As the 29th United Nations Climate Change Conference, or COP29, begins in yet another fossil-fuel-dependent state — and just days after the reelection of climate skeptic Donald Trump to the U.S. presidency — the atmosphere is charged with tension, but also opportunity. While fewer world leaders may be attending than in past years, this conference is also crucial, in that many consider it a last chance to set plans that put the world on the path to limiting global warming to 1.5 degrees Celsius above pre-industrial levels.
COP29 has been nicknamed "the finance COP," and that’s because all eyes are on climate finance negotiations — specifically, on the establishment of a new collective quantified goal, or NCQG. The last such target was set in 2009, when high-income countries said they would mobilize $100 billion in annual climate finance for low- and middle-income countries by 2020, a goal they only managed to hit in 2022.

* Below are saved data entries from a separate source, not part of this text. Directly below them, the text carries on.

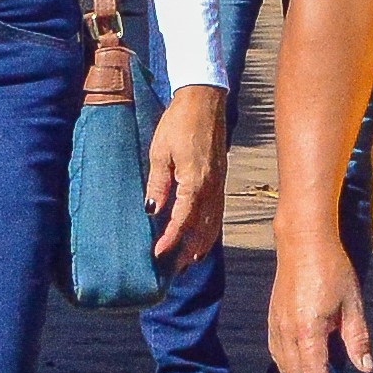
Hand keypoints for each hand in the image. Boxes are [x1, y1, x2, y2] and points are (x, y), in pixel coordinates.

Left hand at [144, 84, 230, 263]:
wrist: (204, 101)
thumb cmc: (179, 123)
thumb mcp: (161, 152)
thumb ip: (158, 184)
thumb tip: (152, 212)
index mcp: (196, 181)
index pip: (183, 221)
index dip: (170, 241)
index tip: (157, 255)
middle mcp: (212, 187)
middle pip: (201, 230)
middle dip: (186, 252)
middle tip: (171, 270)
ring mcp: (220, 185)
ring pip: (213, 225)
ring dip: (200, 247)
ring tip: (186, 264)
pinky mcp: (221, 181)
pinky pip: (217, 214)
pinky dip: (210, 232)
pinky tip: (201, 241)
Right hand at [267, 227, 370, 372]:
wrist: (303, 241)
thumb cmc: (332, 269)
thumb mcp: (352, 304)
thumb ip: (357, 339)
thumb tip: (364, 367)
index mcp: (308, 331)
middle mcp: (287, 332)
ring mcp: (276, 325)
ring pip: (283, 365)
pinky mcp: (272, 318)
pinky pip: (276, 351)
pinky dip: (288, 365)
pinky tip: (302, 364)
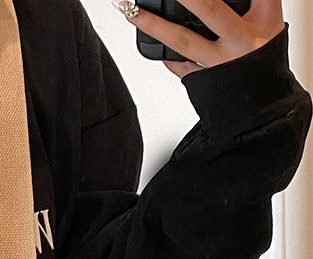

Currently, most funding is directed toward mitigation, as it offers better financial returns. And returns are indeed a central issue here, as this $100 billion primarily consists of investments and loans that recipient countries will need to repay. This structure has become a major sticking point in negotiations, with low-income countries advocating for a “grant equivalence” approach. Grant equivalence assesses the net benefit to a recipient after accounting for interest rates, inflation, and repayment obligations. For example, if a $10 million loan only yields $5 million in net benefits after these costs, the reported funding amount should reflect $5 million, not the full loan amount.